Kennedy Hits Glib Phrases, Poverty
By Don Marsh
May 10, 1959
Kennedy Hits Glib Phrases, Poverty
By Don Marsh
WELCH - U. S. Sen. John F. Kennedy (D-Mass.) said Saturday that the United States will get "the kind of vigorous leadership we need only when we get a Democratic president in 1960."
Kennedy, a tall, lean New Englander with a shock of crisp brown hair, denied that he is an active candidate for the office and then made a flaming attack on what he called "the hesitant, moribund" Republican Administration.
Speaking at a McDowell County Democratic dinner celebrating the 75th birthday of former President Truman, Kennedy, 41, said the Administration had offered "many a bold platitude" as a substitute for a positive program.
He said Republican leadership had promised action on a variety of fronts, "as long as it's not too complicated, not too controversial, and doesn't cost money."
"We are given a glib phrase instead of leadership," he continued, "popular slogans instead of a program... today the choice might be said to lie between Main St. and Madison Ave. - and the Democratic Party is going right down Main St."
The speech climaxed a busy day for the multi-millionaire lawmaker who looks more like the rage of the teen-age set than like a leading contender for his party's presidential nomination.
His chartered plane landed shortly after 12:30 p. m. Saturday at Mercer County Airport near Princeton. He was whisked to Bluefield for a private luncheon; hustled to a Bluefield hotel where he shook hands with visitors; driven to Welch for a rally on the courthouse lawn; held a press conference, and left immediately to visit a coal mine.
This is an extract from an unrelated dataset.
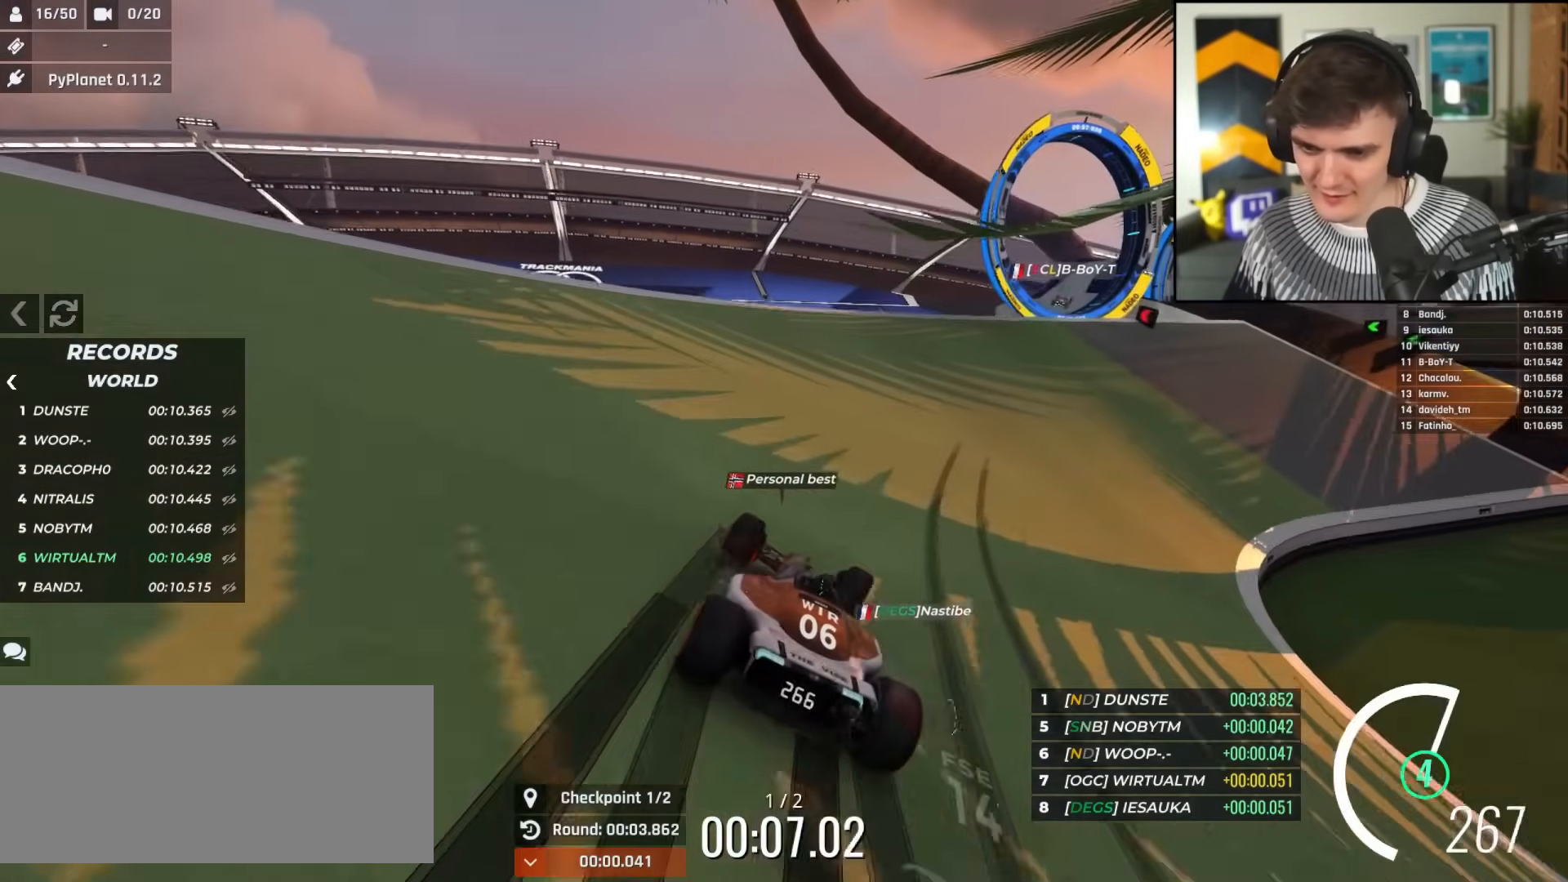
{"keys": ["up"], "events": [[317, "right", "up"], [367, "right", "down"], [501, "right", "up"]]}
It was at the press conference that he denied that he was an active presidential candidate.
"I haven't made up my mind about that," he said, somewhat euphemistically. "I'll make public my decisions probably at the end of this year or early in 1960."
Despite his hectic schedule, which includes, a member of his staff said, about 6,000 speaking invitations a year, Kennedy appeared unflustered and completely relaxed.
He answered routine questions routinely: Was he now a candidate? What does he think of Stevenson? Does he think Vice President Nixon will be the Republican nominee? Could any Democrat have beaten Eisenhower in 1952 or 1956?
He brightened noticeably when someone asked him about the labor bill which bears his name and which passed the Senate in April. It is, he said, an excellent bill. "It does everything that needs to be done in the field. It is fair, strong, and in the public interest. I think people who are members of unions think this bill is in their interests... which it is."
He also offered an observation. His drive from Bluefield to Welch, a route that carves through some of the state's hardest-hit coal mining areas, upset him, he said.
"It made me think of ... legislation which will be of some use, which is the depressed areas bill," he said. "I think it's very important that we do something about depressed areas, which are as much a problem in my state as they are in yours."
In his speech, which was delivered to an overflow crowd at Welch Elementary School, he returned to the theme.
"We haven't eliminated the malignant effects of poverty, injustices and illness from the land. We haven't met the needs of some 4 million unemployed workers.... of the nearly 7,000 families in this, the richest land on earth, still trying to get by on less than $2,000 a year."
"We haven't met the needs of some million families housed under what the Bureau of the Census classifies as sub-standard conditions. We haven't ended the waste of our natural resources.. reversed the decay that is blighting some [of] our major cities... or, most tragic of all, found the means of stopping man's destruction of man.["]
Sen. Jennings Randolph (D-W.Va.) flew in from Washington with Kennedy. Among those who joined Kennedy here were State Sen. Ralph J. Bean, Judge Thornton Berry, Judge Harlan Calhoun, Rep. Elizabeth Kee (D-W.Va.), State Democratic Chairman Hulett Smith, Del. Harry Pauley, Atty. Gen. W. W. Barron, State Treasurer Orel Skeen, Secretary of State Joe Burdett, Judge Chauncey Browning.
He extended his remarks to include the ailing coal industry by saying it would be "the height of folly for this nation to permit its coal mines to be abandoned."
Future world needs, he said, "will place greater demands on all our sources of fuel and energy than any previously experienced or even predicted."
Kennedy observed that coal has "hidden properties" not yet fully explored. He endorsed a federally directed industrial research program for coal.
"This is no time to call it quits," he said, "when the future is so bright."